Prudence had been on the edge of a proposal. Mr Harry Dankworth had been courting her for weeks, had made implications and indications. All had been on schedule. And Penelope had ripped that away from her.
While there was no love lost between them, the guilt of having not only destroyed her own future but her sister’s as well would forever linger. Neither Prudence nor her mother had been able to even look at her since that night.
She was a wallflower, who could have known her thorns were tipped with poison?
Sighing, she pushed herself out of bed, throwing the covers back and walking toward her desk. The morning air chilled her, goosebumps scattering across her flesh. She sat down in her chair, her finger tracing the familiar inlaid pattern that bordered her desk. How many nights had she spent here, her quill flying across the page? How many scandals had she luxuriated in detailing for the ton? How many names had she written, putting to ink their shame? Her mind flashed with Eloise’s outrage, Marina’s betrayal, Colin’s heartbreak.
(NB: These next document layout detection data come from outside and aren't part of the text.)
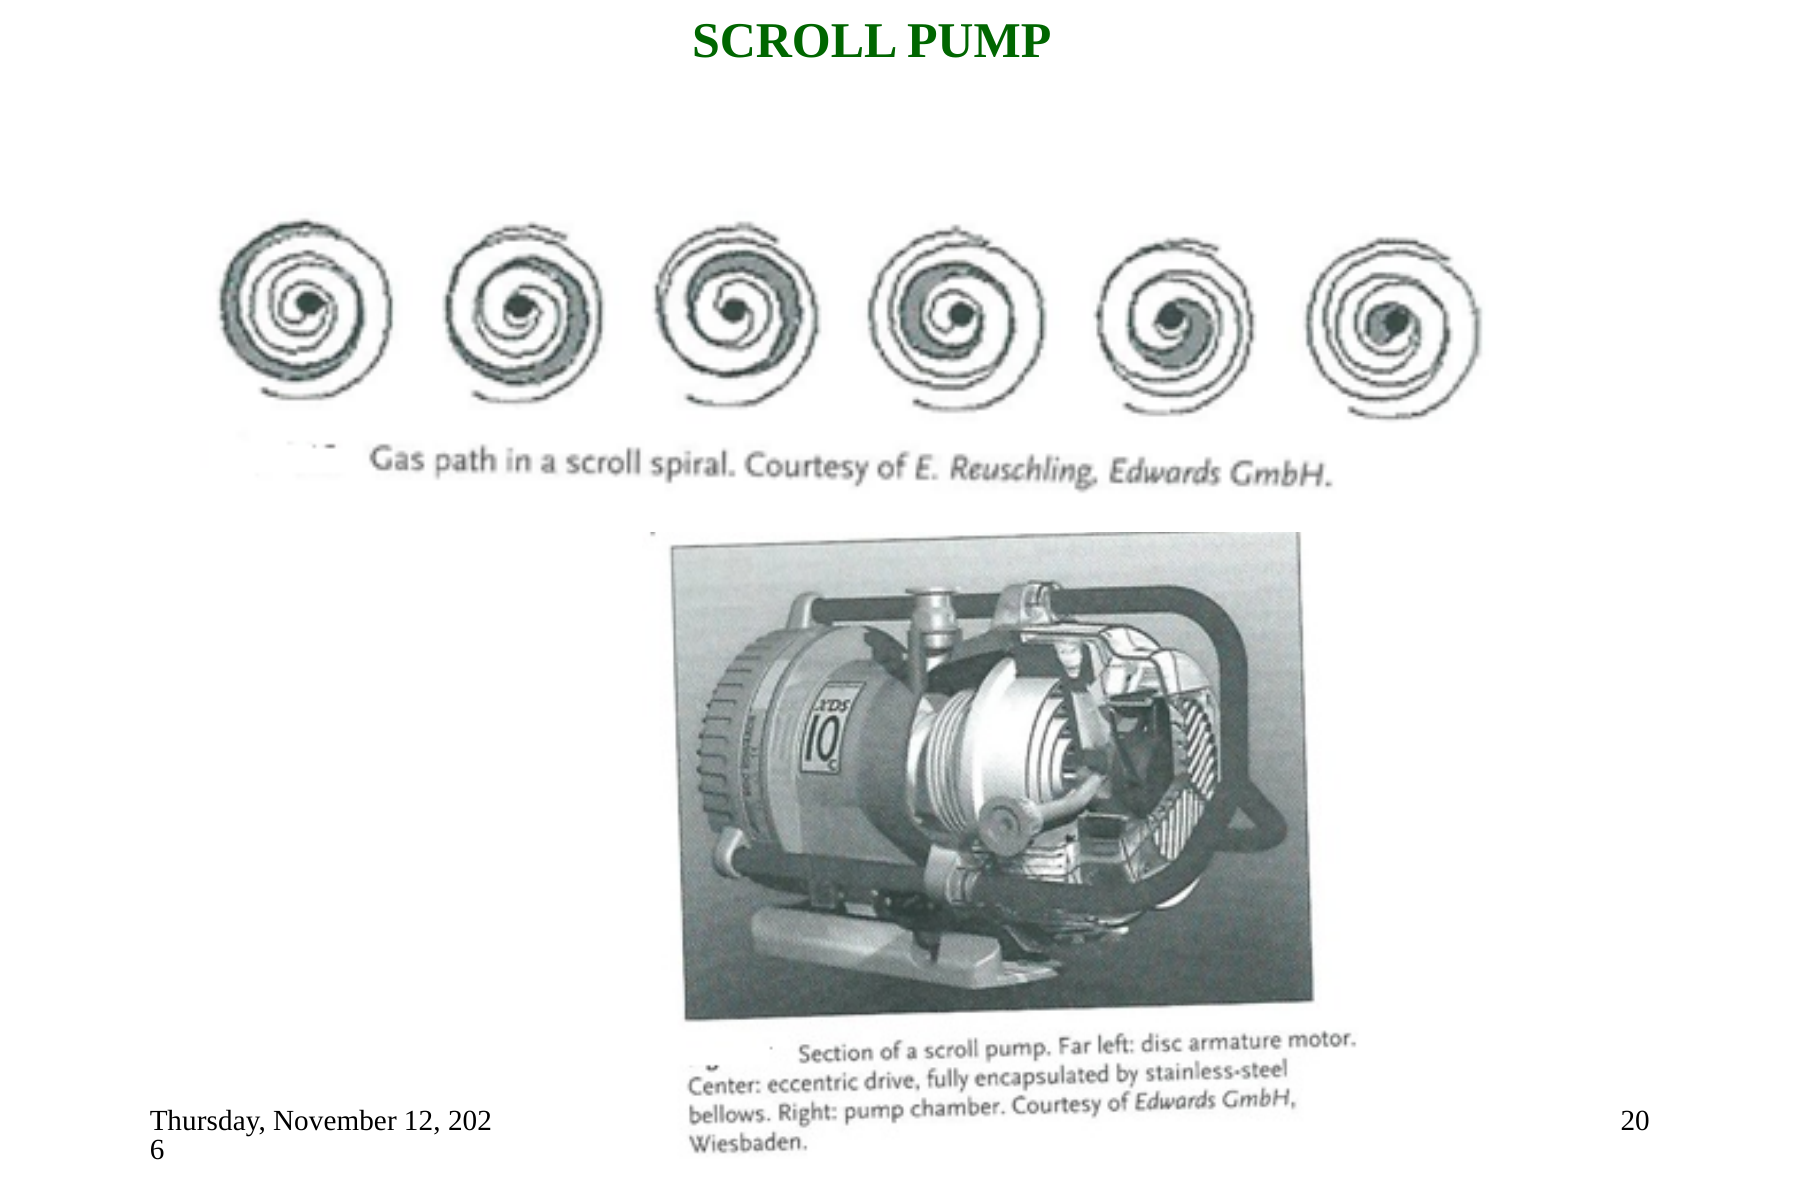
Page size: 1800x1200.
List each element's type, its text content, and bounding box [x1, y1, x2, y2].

picture [174, 137, 1492, 503]
text_box SCROLL PUMP [677, 0, 1067, 75]
picture [641, 532, 1401, 1165]
slide_number 20 [1396, 1092, 1666, 1174]
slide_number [134, 1092, 511, 1174]
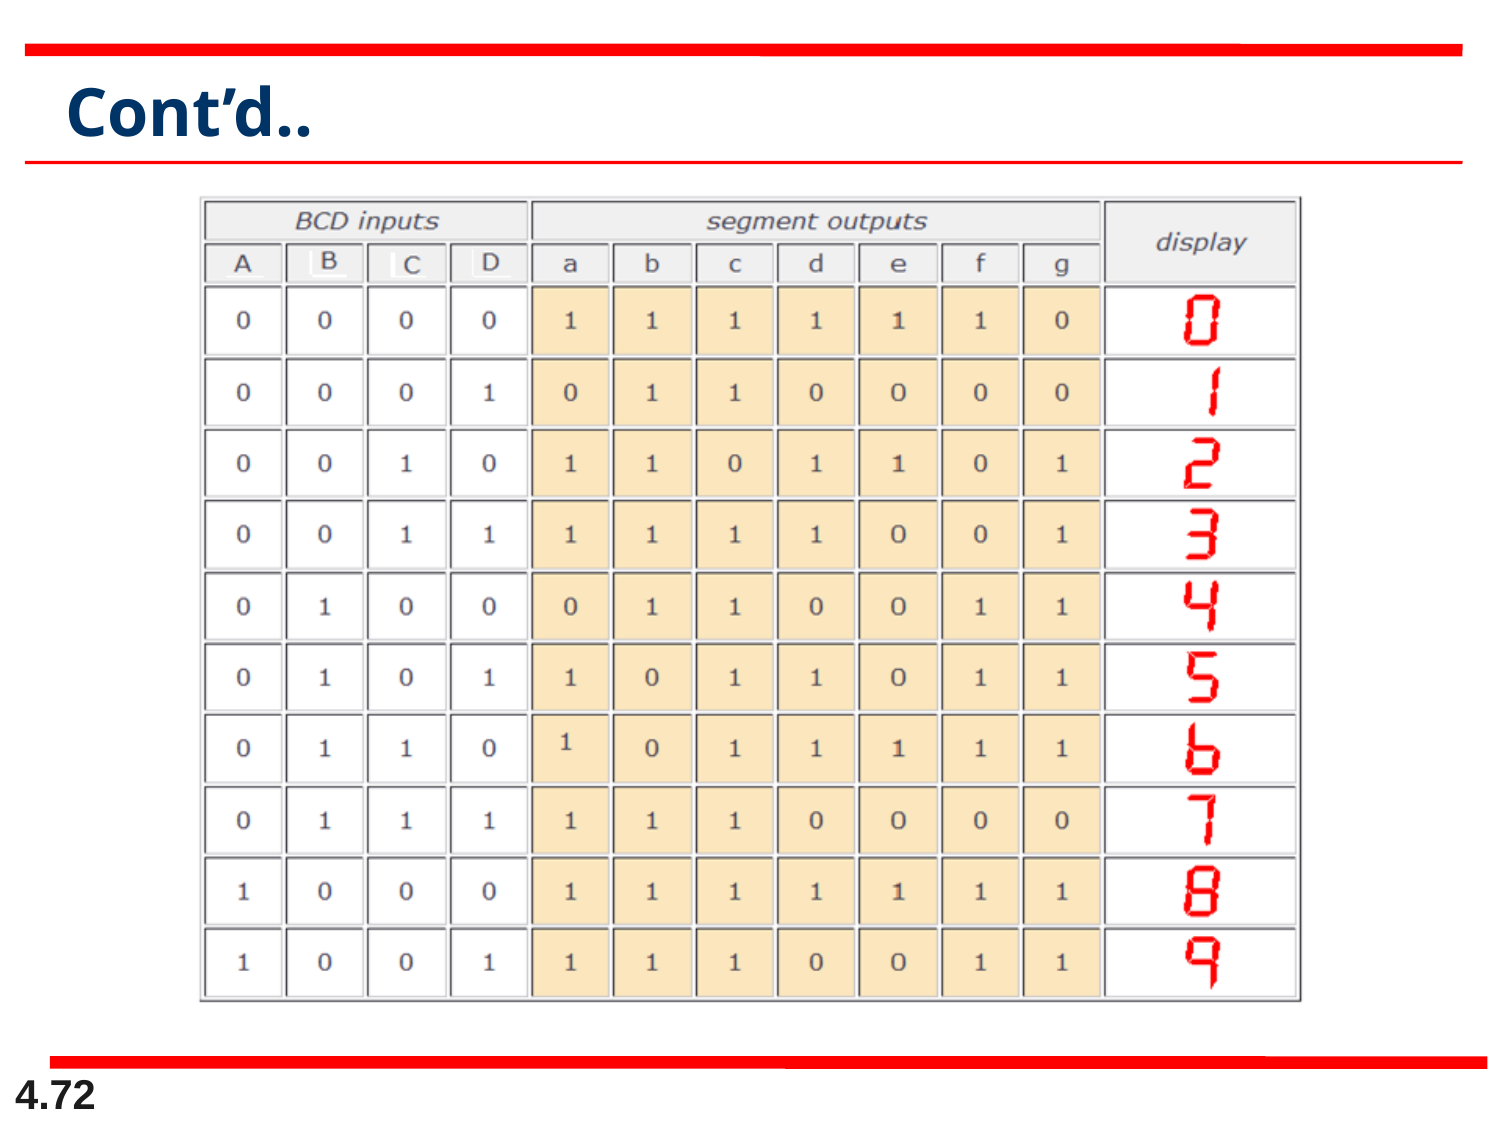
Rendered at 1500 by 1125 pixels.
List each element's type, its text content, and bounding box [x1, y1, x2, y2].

She knew that there was justice in this.
Why should her name be protected? What made her any different?
She had made a choice, one that from the outside was stupid, without reason, yet from the inside had felt exciting and empowered. And now she had to make another choice. Should she write about it for the world to devour? Or should she remain silent, all but announcing to the world who she really was?
Penelope lifted her quill, twirling it between her fingers. Then, her hand trembling, she dipped it in her pot of ink, tapped it against the edge, and brought it to paper.